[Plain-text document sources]
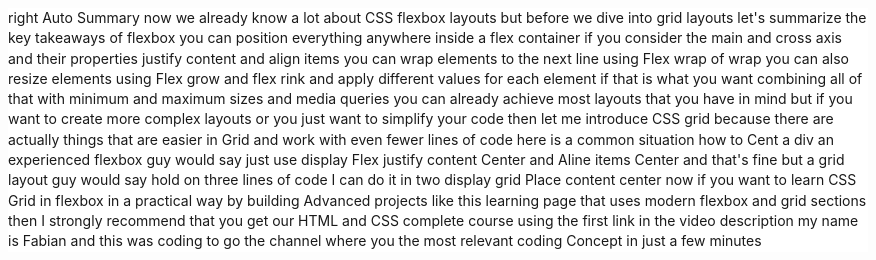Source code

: right Auto Summary now we already know a lot about CSS flexbox layouts but
before we dive into grid layouts let's summarize the key takeaways of flexbox
you can position everything anywhere inside a flex container if you consider the
main and cross axis and their properties justify content and align items you can
wrap elements to the next line using Flex wrap of wrap you can also resize
elements using Flex grow and flex rink and apply different values for each
element if that is what you want combining all of that with minimum and maximum
sizes and media queries you can already achieve most layouts that you have in
mind but if you want to create more complex layouts or you just want to simplify
your code then let me introduce CSS grid because there are actually things that
are easier in Grid and work with even fewer lines of code here is a common
situation how to Cent a div an experienced flexbox guy would say just use
display Flex justify content Center and Aline items Center and that's fine but a
grid layout guy would say hold on three lines of code I can do it in two display
grid Place content center now if you want to learn CSS Grid in flexbox in a
practical way by building Advanced projects like this learning page that uses
modern flexbox and grid sections then I strongly recommend that you get our HTML
and CSS complete course using the first link in the video description my name is
Fabian and this was coding to go the channel where you the most relevant coding
Concept in just a few minutes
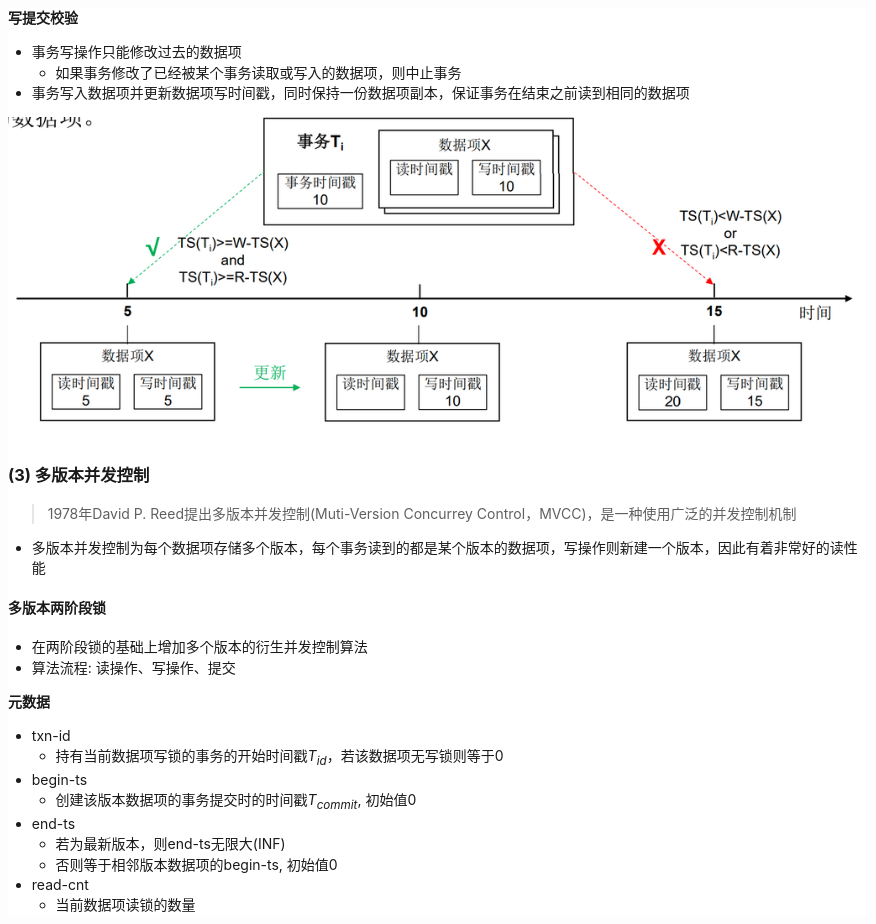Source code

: **写提交校验**

- 事务写操作只能修改过去的数据项
  - 如果事务修改了已经被某个事务读取或写入的数据项，则中止事务
- 事务写入数据项并更新数据项写时间戳，同时保持一份数据项副本，保证事务在结束之前读到相同的数据项

![](./img/2022-06-06-20-05-26.png)

### (3) 多版本并发控制

>1978年David P. Reed提出多版本并发控制(Muti-Version Concurrey Control，MVCC)，是一种使用广泛的并发控制机制

- 多版本并发控制为每个数据项存储多个版本，每个事务读到的都是某个版本的数据项，写操作则新建一个版本，因此有着非常好的读性能

#### 多版本两阶段锁

- 在两阶段锁的基础上增加多个版本的衍生并发控制算法
- 算法流程: 读操作、写操作、提交

**元数据**

- txn-id
  - 持有当前数据项写锁的事务的开始时间戳$T_{id}$，若该数据项无写锁则等于0
- begin-ts
  - 创建该版本数据项的事务提交时的时间戳$T_{commit}$, 初始值0
- end-ts
  - 若为最新版本，则end-ts无限大(INF)
  - 否则等于相邻版本数据项的begin-ts, 初始值0
- read-cnt
  - 当前数据项读锁的数量
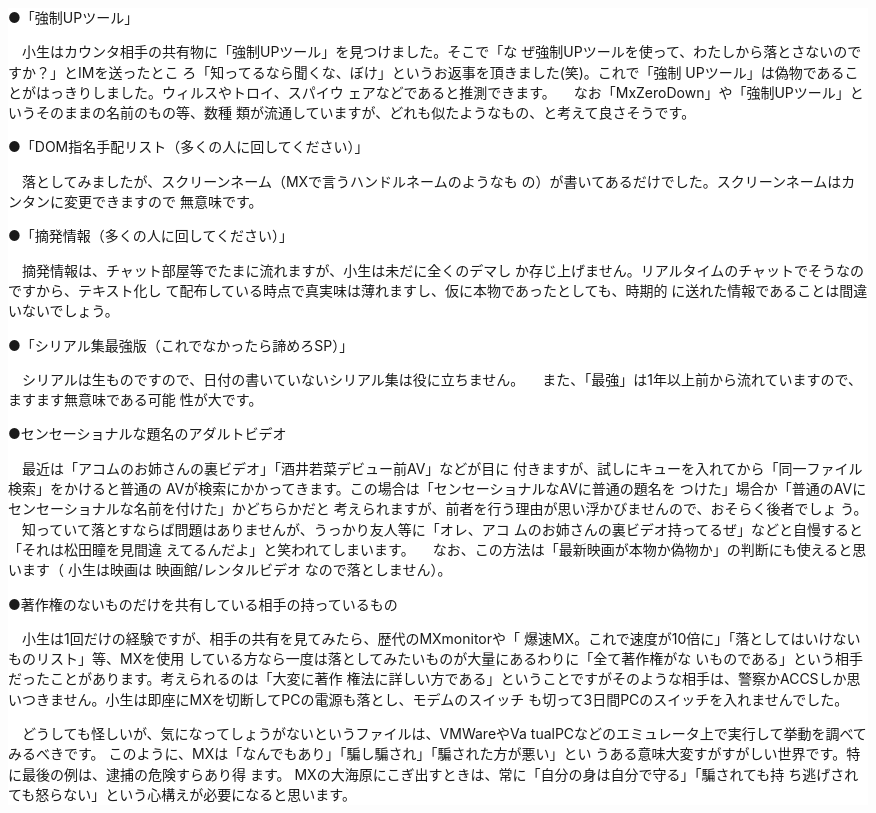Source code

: ●「強制UPツール」

　小生はカウンタ相手の共有物に「強制UPツール」を見つけました。そこで「な
ぜ強制UPツールを使って、わたしから落とさないのですか？」とIMを送ったとこ
ろ「知ってるなら聞くな、ぼけ」というお返事を頂きました(笑)。これで「強制
UPツール」は偽物であることがはっきりしました。ウィルスやトロイ、スパイウ
ェアなどであると推測できます。
　なお「MxZeroDown」や「強制UPツール」というそのままの名前のもの等、数種
類が流通していますが、どれも似たようなもの、と考えて良さそうです。

●「DOM指名手配リスト（多くの人に回してください）」

　落としてみましたが、スクリーンネーム（MXで言うハンドルネームのようなも
の）が書いてあるだけでした。スクリーンネームはカンタンに変更できますので
無意味です。

●「摘発情報（多くの人に回してください）」

　摘発情報は、チャット部屋等でたまに流れますが、小生は未だに全くのデマし
か存じ上げません。リアルタイムのチャットでそうなのですから、テキスト化し
て配布している時点で真実味は薄れますし、仮に本物であったとしても、時期的
に送れた情報であることは間違いないでしょう。

●「シリアル集最強版（これでなかったら諦めろSP）」

　シリアルは生ものですので、日付の書いていないシリアル集は役に立ちません。
　また、「最強」は1年以上前から流れていますので、ますます無意味である可能
性が大です。

●センセーショナルな題名のアダルトビデオ

　最近は「アコムのお姉さんの裏ビデオ」「酒井若菜デビュー前AV」などが目に
付きますが、試しにキューを入れてから「同一ファイル検索」をかけると普通の
AVが検索にかかってきます。この場合は「センセーショナルなAVに普通の題名を
つけた」場合か「普通のAVにセンセーショナルな名前を付けた」かどちらかだと
考えられますが、前者を行う理由が思い浮かびませんので、おそらく後者でしょ
う。
　知っていて落とすならば問題はありませんが、うっかり友人等に「オレ、アコ
ムのお姉さんの裏ビデオ持ってるぜ」などと自慢すると「それは松田瞳を見間違
えてるんだよ」と笑われてしまいます。
　なお、この方法は「最新映画が本物か偽物か」の判断にも使えると思います（
小生は映画は 映画館/レンタルビデオ なので落としません）。

●著作権のないものだけを共有している相手の持っているもの

　小生は1回だけの経験ですが、相手の共有を見てみたら、歴代のMXmonitorや「
爆速MX。これで速度が10倍に」「落としてはいけないものリスト」等、MXを使用
している方なら一度は落としてみたいものが大量にあるわりに「全て著作権がな
いものである」という相手だったことがあります。考えられるのは「大変に著作
権法に詳しい方である」ということですがそのような相手は、警察かACCSしか思
いつきません。小生は即座にMXを切断してPCの電源も落とし、モデムのスイッチ
も切って3日間PCのスイッチを入れませんでした。


　どうしても怪しいが、気になってしょうがないというファイルは、VMWareやVa
tualPCなどのエミュレータ上で実行して挙動を調べてみるべきです。
  このように、MXは「なんでもあり」「騙し騙され」「騙された方が悪い」とい
うある意味大変すがすがしい世界です。特に最後の例は、逮捕の危険すらあり得
ます。
  MXの大海原にこぎ出すときは、常に「自分の身は自分で守る」「騙されても持
ち逃げされても怒らない」という心構えが必要になると思います。
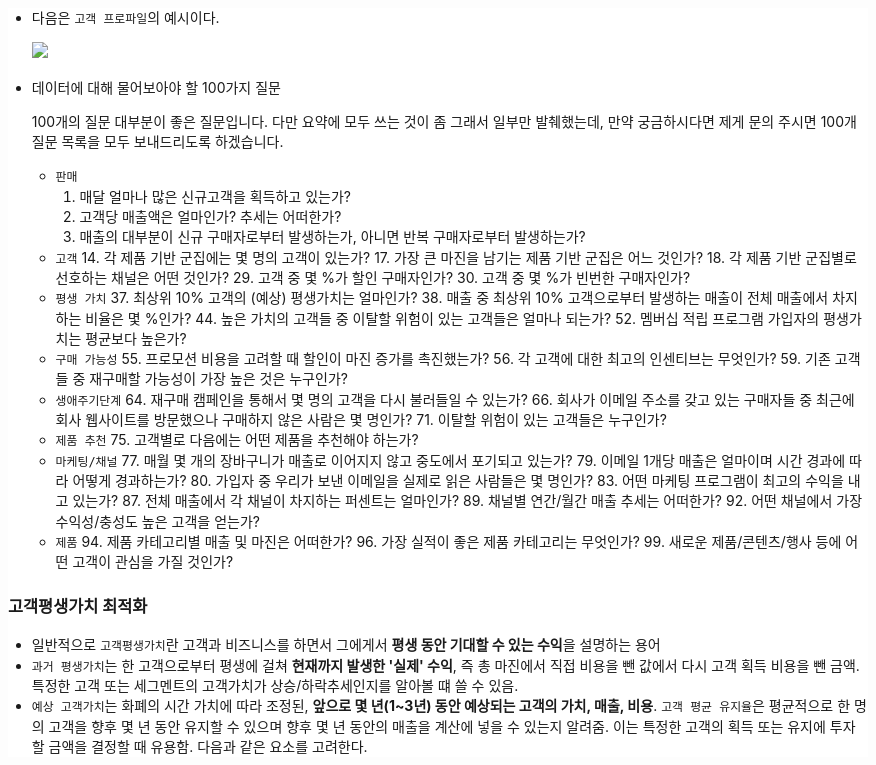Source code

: 
- 다음은 `고객 프로파일`의 예시이다.

    ![](https://github.com/karl6885/karl6885.github.io/blob/master/assets/images/posts/Predictive_Marketing/3-5%EA%B3%A0%EA%B0%9D%ED%94%84%EB%A1%9C%ED%8C%8C%EC%9D%BC%EC%98%88%EC%8B%9C.PNG?raw=true)

- 데이터에 대해 물어보아야 할 100가지 질문

  100개의 질문 대부분이 좋은 질문입니다. 다만 요약에 모두 쓰는 것이 좀 그래서 일부만 발췌했는데, 만약 궁금하시다면 제게 문의 주시면 100개 질문 목록을 모두 보내드리도록 하겠습니다.

  - `판매`
    1. 매달 얼마나 많은 신규고객을 획득하고 있는가?
    3. 고객당 매출액은 얼마인가? 추세는 어떠한가?
    5. 매출의 대부분이 신규 구매자로부터 발생하는가, 아니면 반복 구매자로부터 발생하는가?
  - `고객`
    14. 각 제품 기반 군집에는 몇 명의 고객이 있는가?
    17. 가장 큰 마진을 남기는 제품 기반 군집은 어느 것인가?
    18. 각 제품 기반 군집별로 선호하는 채널은 어떤 것인가?
    29. 고객 중 몇 %가 할인 구매자인가?
    30. 고객 중 몇 %가 빈번한 구매자인가?
  - `평생 가치`
    37. 최상위 10% 고객의 (예상) 평생가치는 얼마인가?
    38. 매출 중 최상위 10% 고객으로부터 발생하는 매출이 전체 매출에서 차지하는 비율은 몇 %인가?
    44. 높은 가치의 고객들 중 이탈할 위험이 있는 고객들은 얼마나 되는가?
    52. 멤버십 적립 프로그램 가입자의 평생가치는 평균보다 높은가?
  - `구매 가능성`
    55. 프로모션 비용을 고려할 때 할인이 마진 증가를 촉진했는가?
    56. 각 고객에 대한 최고의 인센티브는 무엇인가?
    59. 기존 고객들 중 재구매할 가능성이 가장 높은 것은 누구인가?
  - `생애주기단계`
    64. 재구매 캠페인을 통해서 몇 명의 고객을 다시 불러들일 수 있는가?
    66. 회사가 이메일 주소를 갖고 있는 구매자들 중 최근에 회사 웹사이트를 방문했으나 구매하지 않은 사람은 몇 명인가?
    71. 이탈할 위험이 있는 고객들은 누구인가?
  - `제품 추천`
    75. 고객별로 다음에는 어떤 제품을 추천해야 하는가?
  - `마케팅/채널`
    77. 매월 몇 개의 장바구니가 매출로 이어지지 않고 중도에서 포기되고 있는가?
    79. 이메일 1개당 매출은 얼마이며 시간 경과에 따라 어떻게 경과하는가?
    80. 가입자 중 우리가 보낸 이메일을 실제로 읽은 사람들은 몇 명인가?
    83. 어떤 마케팅 프로그램이 최고의 수익을 내고 있는가?
    87. 전체 매출에서 각 채널이 차지하는 퍼센트는 얼마인가?
    89. 채널별 연간/월간 매출 추세는 어떠한가?
    92. 어떤 채널에서 가장 수익성/충성도 높은 고객을 얻는가?
  - `제품`
    94. 제품 카테고리별 매출 및 마진은 어떠한가?
    96. 가장 실적이 좋은 제품 카테고리는 무엇인가?
    99. 새로운 제품/콘텐츠/행사 등에 어떤 고객이 관심을 가질 것인가?

### 고객평생가치 최적화
- 일반적으로 `고객평생가치`란 고객과 비즈니스를 하면서 그에게서 <b>평생 동안 기대할 수 있는 수익</b>을 설명하는 용어
- `과거 평생가치`는 한 고객으로부터 평생에 걸쳐 <b>현재까지 발생한 '실제' 수익</b>, 즉 총 마진에서 직접 비용을 뺀 값에서 다시 고객 획득 비용을 뺀 금액. 특정한 고객 또는 세그멘트의 고객가치가 상승/하락추세인지를 알아볼 떄 쓸 수 있음.
- `예상 고객가치`는 화폐의 시간 가치에 따라 조정된, <b>앞으로 몇 년(1~3년) 동안 예상되는 고객의 가치, 매출, 비용</b>. `고객 평균 유지율`은 평균적으로 한 명의 고객을 향후 몇 년 동안 유지할 수 있으며 향후 몇 년 동안의 매출을 계산에 넣을 수 있는지 알려줌. 이는 특정한 고객의 획득 또는 유지에 투자할 금액을 결정할 때 유용함. 다음과 같은 요소를 고려한다.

▶ [AIM OF THE TASK]
In the listing above, repeat the lines between the one containing "flexbox layouts but" and the one containing "main and cross", inclusive.

▶ [EXERCISE RESULT]
: right Auto Summary now we already know a lot about CSS flexbox layouts but
before we dive into grid layouts let's summarize the key takeaways of flexbox
you can position everything anywhere inside a flex container if you consider the
main and cross axis and their properties justify content and align items you can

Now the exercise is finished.